The SEC is poised to file fewer crypto cases in 2024
The SEC is still considered a major antagonist in the crypto space, with bigger targets increasingly common
Ascannio/Shutterstock and Adobe modified by Blockworks
If things are feeling a little quiet — too quiet — then perhaps you’re just missing the Securities and Exchange Commission.
Gensler’s agency has been gung ho about suing crypto startups, founders and other entities over the past few years. Ripple, Kraken, Coinbase, Binance, Justin Sun, Consensys and Block.one have all been on the receiving end, with some cases still ongoing.
Among those suits have been plenty of unquestionable cases brought against legitimate fraudsters and Ponzi schemers.
But the rate of SEC actions has slowed dramatically over the past eight months. The SEC compiles a list of crypto actions on its website that totals to 152, and 58 of those were brought between 2022 and 2023.
Read more: Gensler’s SEC brought 46 crypto-related enforcements in 2023
This year to date, there have only been nine. Quick math shows the SEC has, on average, brought 23 crypto-related actions per year since 2019 — almost two per month, annualized.
The chart above plots SEC crypto actions against the total crypto market cap since 2014 (the first SEC case was brought one year earlier, but TradingView’s index doesn’t go back that far).
The large colorful shapes represent more high-profile SEC cases (the ones mentioned above as well as Terra, McAfee, BitConnect and some others). Purple diamonds refer to any cases involving a celebrity.

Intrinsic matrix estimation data

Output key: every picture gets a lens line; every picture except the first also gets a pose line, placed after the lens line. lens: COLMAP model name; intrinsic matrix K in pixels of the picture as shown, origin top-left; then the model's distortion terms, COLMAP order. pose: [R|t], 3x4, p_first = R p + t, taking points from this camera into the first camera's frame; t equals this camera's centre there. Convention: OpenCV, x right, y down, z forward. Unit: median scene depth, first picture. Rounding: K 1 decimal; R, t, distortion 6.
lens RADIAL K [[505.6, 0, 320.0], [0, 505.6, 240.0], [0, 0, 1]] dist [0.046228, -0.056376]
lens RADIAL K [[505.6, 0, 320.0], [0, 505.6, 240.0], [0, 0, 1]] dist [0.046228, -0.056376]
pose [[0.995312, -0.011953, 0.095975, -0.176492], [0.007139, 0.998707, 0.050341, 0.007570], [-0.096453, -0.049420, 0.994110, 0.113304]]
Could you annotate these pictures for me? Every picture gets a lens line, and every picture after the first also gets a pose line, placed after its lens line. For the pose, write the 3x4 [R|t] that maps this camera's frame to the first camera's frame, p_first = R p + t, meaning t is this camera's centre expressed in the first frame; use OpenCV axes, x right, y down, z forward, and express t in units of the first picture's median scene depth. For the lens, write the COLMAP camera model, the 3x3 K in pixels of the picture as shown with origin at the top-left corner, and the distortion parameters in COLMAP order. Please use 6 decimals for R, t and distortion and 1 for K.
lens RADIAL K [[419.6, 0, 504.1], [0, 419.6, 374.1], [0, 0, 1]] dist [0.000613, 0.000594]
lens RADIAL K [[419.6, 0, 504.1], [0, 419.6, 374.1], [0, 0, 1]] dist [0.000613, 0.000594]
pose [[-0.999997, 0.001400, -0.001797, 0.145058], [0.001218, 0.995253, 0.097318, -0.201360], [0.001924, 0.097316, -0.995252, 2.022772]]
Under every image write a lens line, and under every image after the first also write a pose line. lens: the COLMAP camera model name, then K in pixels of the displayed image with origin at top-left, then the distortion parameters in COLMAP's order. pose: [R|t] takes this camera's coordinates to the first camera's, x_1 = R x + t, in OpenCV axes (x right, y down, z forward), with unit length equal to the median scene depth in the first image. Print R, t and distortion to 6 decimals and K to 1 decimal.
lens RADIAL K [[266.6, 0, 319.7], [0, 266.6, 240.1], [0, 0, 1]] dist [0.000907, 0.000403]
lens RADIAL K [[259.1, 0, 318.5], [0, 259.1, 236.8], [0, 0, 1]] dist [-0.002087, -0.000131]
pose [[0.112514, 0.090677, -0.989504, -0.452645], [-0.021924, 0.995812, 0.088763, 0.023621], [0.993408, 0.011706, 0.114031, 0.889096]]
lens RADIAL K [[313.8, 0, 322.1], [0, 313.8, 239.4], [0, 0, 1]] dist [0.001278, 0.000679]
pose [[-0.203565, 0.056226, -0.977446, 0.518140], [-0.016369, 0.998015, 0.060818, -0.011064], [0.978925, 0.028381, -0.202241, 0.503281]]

Brief A >> Update the SEC crypto article by giving it again, starting at "Among those suits" and stopping after "per month, annualized.", with "dramatically" changed to "sharply".
Brief B >> Write what comes next in the SEC crypto article, picking up after its final sentence.

Written answer A >>
Among those suits have been plenty of unquestionable cases brought against legitimate fraudsters and Ponzi schemers.
But the rate of SEC actions has slowed sharply over the past eight months. The SEC compiles a list of crypto actions on its website that totals to 152, and 58 of those were brought between 2022 and 2023.
Read more: Gensler’s SEC brought 46 crypto-related enforcements in 2023
This year to date, there have only been nine. Quick math shows the SEC has, on average, brought 23 crypto-related actions per year since 2019 — almost two per month, annualized.

Written answer B >>
Smaller purple triangles are other actions, ranging from investment fraud to LBRY, Kik, ShapeShift and the Coinbase insider trader.
To match its average rate over the past five years, we should have seen 15 SEC lawsuits and other reproaches since January. And every year, around this time, crypto anticipates a potential flurry of cases coming out of the SEC.
The US government’s fiscal year ends on Sept. 30 — so hypothetically, if the SEC has cases to bring forward that were included in this fiscal year’s budget, then we should see those drop sometime over the next six weeks.
If the SEC doesn’t have a bevy of cases in the can, perhaps the lower number this year reflects a shift in priority to the big fish.
Uniswap Labs could be among the next major entities to be sued, with the Brooklyn-headquartered firm receiving a Wells notice in April. A report from Axios earlier this month suggests that the SEC is still poking around after it started asking venture capitalists about the firm.
Perhaps there’s fewer cases to bring. Or just maybe, the SEC hasn’t been so keen to go out on a limb since the DEBT Box fiasco.